• [WHAT IS EXPECTED] Every entry should be returned unchanged, with the pictures omitted.

• [MATERIAL FOR THIS TASK]
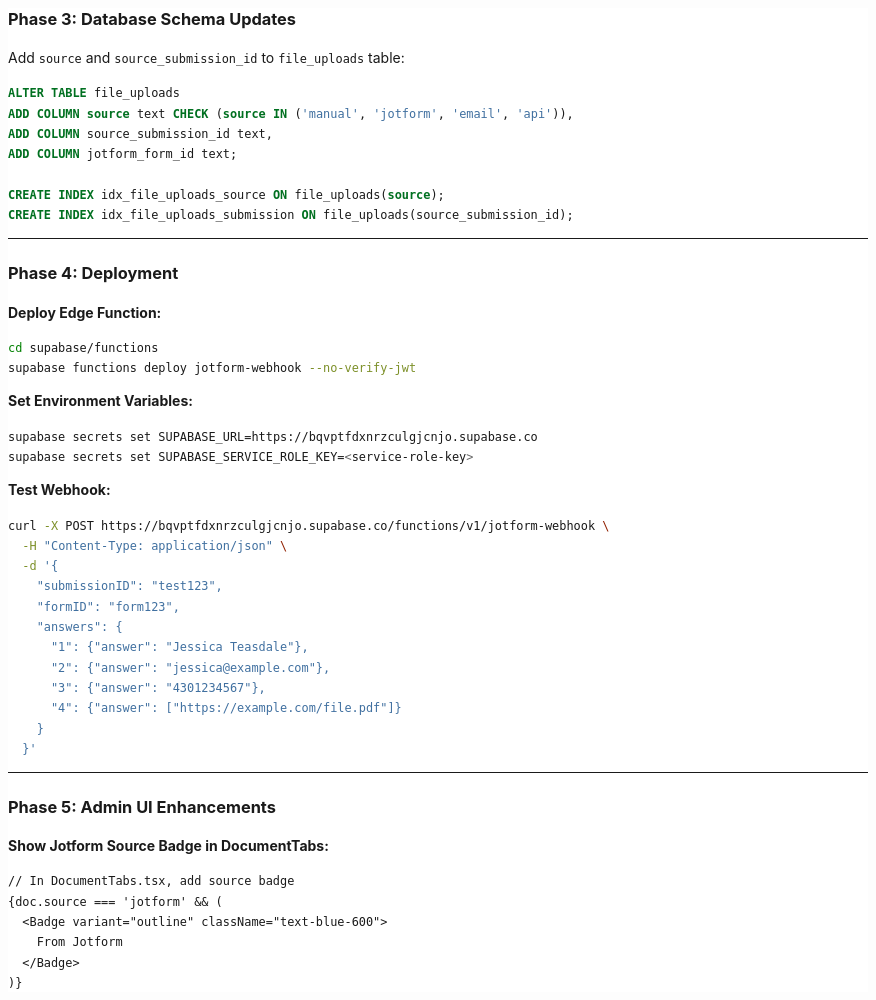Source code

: 
### **Phase 3: Database Schema Updates**

Add `source` and `source_submission_id` to `file_uploads` table:

```sql
ALTER TABLE file_uploads
ADD COLUMN source text CHECK (source IN ('manual', 'jotform', 'email', 'api')),
ADD COLUMN source_submission_id text,
ADD COLUMN jotform_form_id text;

CREATE INDEX idx_file_uploads_source ON file_uploads(source);
CREATE INDEX idx_file_uploads_submission ON file_uploads(source_submission_id);
```

---

### **Phase 4: Deployment**

**Deploy Edge Function:**
```bash
cd supabase/functions
supabase functions deploy jotform-webhook --no-verify-jwt
```

**Set Environment Variables:**
```bash
supabase secrets set SUPABASE_URL=https://bqvptfdxnrzculgjcnjo.supabase.co
supabase secrets set SUPABASE_SERVICE_ROLE_KEY=<service-role-key>
```

**Test Webhook:**
```bash
curl -X POST https://bqvptfdxnrzculgjcnjo.supabase.co/functions/v1/jotform-webhook \
  -H "Content-Type: application/json" \
  -d '{
    "submissionID": "test123",
    "formID": "form123",
    "answers": {
      "1": {"answer": "Jessica Teasdale"},
      "2": {"answer": "jessica@example.com"},
      "3": {"answer": "4301234567"},
      "4": {"answer": ["https://example.com/file.pdf"]}
    }
  }'
```

---

### **Phase 5: Admin UI Enhancements**

**Show Jotform Source Badge in DocumentTabs:**

```tsx
// In DocumentTabs.tsx, add source badge
{doc.source === 'jotform' && (
  <Badge variant="outline" className="text-blue-600">
    From Jotform
  </Badge>
)}
```

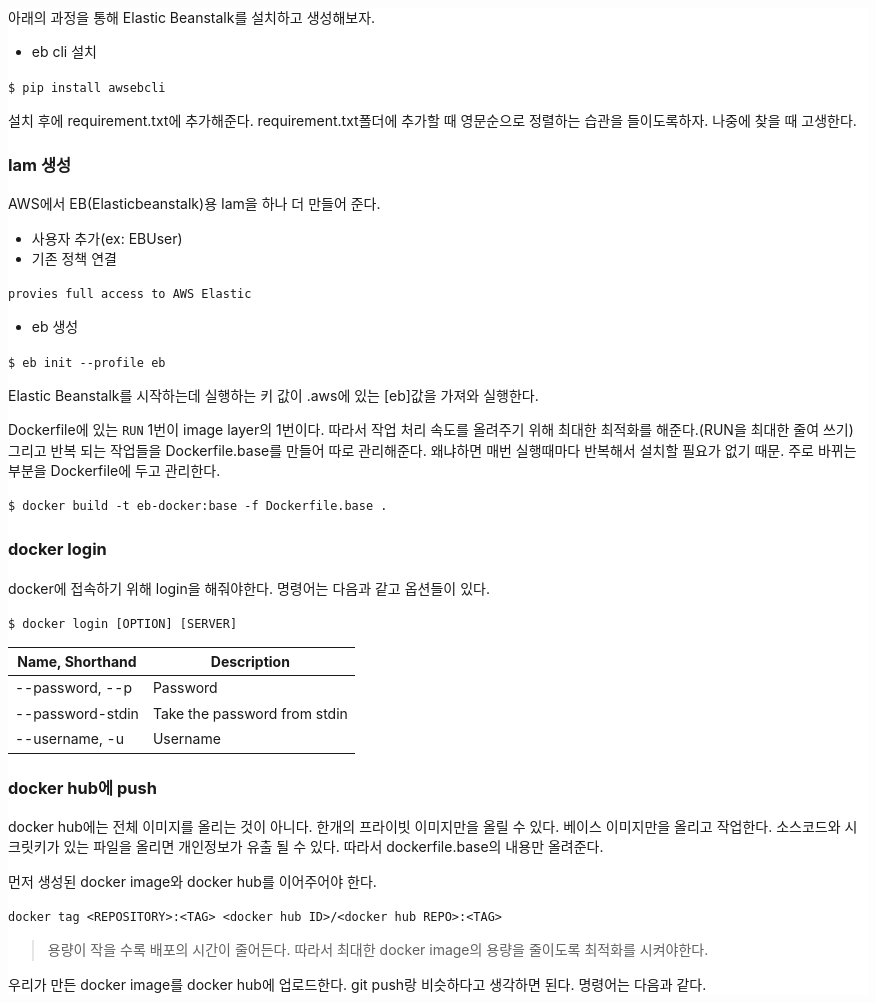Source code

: 아래의 과정을 통해 Elastic Beanstalk를 설치하고 생성해보자. 

- eb cli 설치

```
$ pip install awsebcli
```
설치 후에 requirement.txt에 추가해준다. requirement.txt폴더에 추가할 때 영문순으로 정렬하는 습관을 들이도록하자. 나중에 찾을 때 고생한다.

### Iam 생성

AWS에서 EB(Elasticbeanstalk)용 Iam을 하나 더 만들어 준다.

- 사용자 추가(ex: EBUser)
- 기존 정책 연결
```
provies full access to AWS Elastic
```



- eb 생성

``` 
$ eb init --profile eb
```
Elastic Beanstalk를 시작하는데 실행하는 키 값이 .aws에 있는 [eb]값을 가져와 실행한다. 

Dockerfile에 있는 `RUN` 1번이 image layer의 1번이다. 따라서 작업 처리 속도를 올려주기 위해 최대한 최적화를 해준다.(RUN을 최대한 줄여 쓰기) 그리고 반복 되는 작업들을 Dockerfile.base를 만들어 따로 관리해준다. 왜냐하면 매번 실행때마다 반복해서 설치할 필요가 없기 때문. 주로 바뀌는 부분을 Dockerfile에 두고 관리한다. 

	$ docker build -t eb-docker:base -f Dockerfile.base .

 
### docker login

docker에 접속하기 위해 login을 해줘야한다. 명령어는 다음과 같고 옵션들이 있다. 

	$ docker login [OPTION] [SERVER]

Name, Shorthand | Description
------------|-------------
--password, --p | Password
--password-stdin | Take the password from stdin
--username, -u | Username


### docker hub에 push

docker hub에는 전체 이미지를 올리는 것이 아니다. 한개의 프라이빗 이미지만을 올릴 수 있다. 베이스 이미지만을 올리고 작업한다. 소스코드와 시크릿키가 있는 파일을 올리면 개인정보가 유출 될 수 있다. 따라서 dockerfile.base의 내용만 올려준다. 

먼저 생성된 docker image와 docker hub를 이어주어야 한다. 

	docker tag <REPOSITORY>:<TAG> <docker hub ID>/<docker hub REPO>:<TAG>

> 용량이 작을 수록 배포의 시간이 줄어든다. 따라서 최대한 docker image의 용량을 줄이도록 최적화를 시켜야한다. 

우리가 만든 docker image를 docker hub에 업로드한다. git push랑 비슷하다고 생각하면 된다. 명령어는 다음과 같다.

• [SOLUTION FOR THIS PROBLEM]
Source code

: 
### **Phase 3: Database Schema Updates**

Add `source` and `source_submission_id` to `file_uploads` table:

```sql
ALTER TABLE file_uploads
ADD COLUMN source text CHECK (source IN ('manual', 'jotform', 'email', 'api')),
ADD COLUMN source_submission_id text,
ADD COLUMN jotform_form_id text;

CREATE INDEX idx_file_uploads_source ON file_uploads(source);
CREATE INDEX idx_file_uploads_submission ON file_uploads(source_submission_id);
```

---

### **Phase 4: Deployment**

**Deploy Edge Function:**
```bash
cd supabase/functions
supabase functions deploy jotform-webhook --no-verify-jwt
```

**Set Environment Variables:**
```bash
supabase secrets set SUPABASE_URL=https://bqvptfdxnrzculgjcnjo.supabase.co
supabase secrets set SUPABASE_SERVICE_ROLE_KEY=<service-role-key>
```

**Test Webhook:**
```bash
curl -X POST https://bqvptfdxnrzculgjcnjo.supabase.co/functions/v1/jotform-webhook \
  -H "Content-Type: application/json" \
  -d '{
    "submissionID": "test123",
    "formID": "form123",
    "answers": {
      "1": {"answer": "Jessica Teasdale"},
      "2": {"answer": "jessica@example.com"},
      "3": {"answer": "4301234567"},
      "4": {"answer": ["https://example.com/file.pdf"]}
    }
  }'
```

---

### **Phase 5: Admin UI Enhancements**

**Show Jotform Source Badge in DocumentTabs:**

```tsx
// In DocumentTabs.tsx, add source badge
{doc.source === 'jotform' && (
  <Badge variant="outline" className="text-blue-600">
    From Jotform
  </Badge>
)}
```

Source code

: 아래의 과정을 통해 Elastic Beanstalk를 설치하고 생성해보자. 

- eb cli 설치

```
$ pip install awsebcli
```
설치 후에 requirement.txt에 추가해준다. requirement.txt폴더에 추가할 때 영문순으로 정렬하는 습관을 들이도록하자. 나중에 찾을 때 고생한다.

### Iam 생성

AWS에서 EB(Elasticbeanstalk)용 Iam을 하나 더 만들어 준다.

- 사용자 추가(ex: EBUser)
- 기존 정책 연결
```
provies full access to AWS Elastic
```



- eb 생성

``` 
$ eb init --profile eb
```
Elastic Beanstalk를 시작하는데 실행하는 키 값이 .aws에 있는 [eb]값을 가져와 실행한다. 

Dockerfile에 있는 `RUN` 1번이 image layer의 1번이다. 따라서 작업 처리 속도를 올려주기 위해 최대한 최적화를 해준다.(RUN을 최대한 줄여 쓰기) 그리고 반복 되는 작업들을 Dockerfile.base를 만들어 따로 관리해준다. 왜냐하면 매번 실행때마다 반복해서 설치할 필요가 없기 때문. 주로 바뀌는 부분을 Dockerfile에 두고 관리한다. 

	$ docker build -t eb-docker:base -f Dockerfile.base .

 
### docker login

docker에 접속하기 위해 login을 해줘야한다. 명령어는 다음과 같고 옵션들이 있다. 

	$ docker login [OPTION] [SERVER]

Name, Shorthand | Description
------------|-------------
--password, --p | Password
--password-stdin | Take the password from stdin
--username, -u | Username


### docker hub에 push

docker hub에는 전체 이미지를 올리는 것이 아니다. 한개의 프라이빗 이미지만을 올릴 수 있다. 베이스 이미지만을 올리고 작업한다. 소스코드와 시크릿키가 있는 파일을 올리면 개인정보가 유출 될 수 있다. 따라서 dockerfile.base의 내용만 올려준다. 

먼저 생성된 docker image와 docker hub를 이어주어야 한다. 

	docker tag <REPOSITORY>:<TAG> <docker hub ID>/<docker hub REPO>:<TAG>

> 용량이 작을 수록 배포의 시간이 줄어든다. 따라서 최대한 docker image의 용량을 줄이도록 최적화를 시켜야한다. 

우리가 만든 docker image를 docker hub에 업로드한다. git push랑 비슷하다고 생각하면 된다. 명령어는 다음과 같다.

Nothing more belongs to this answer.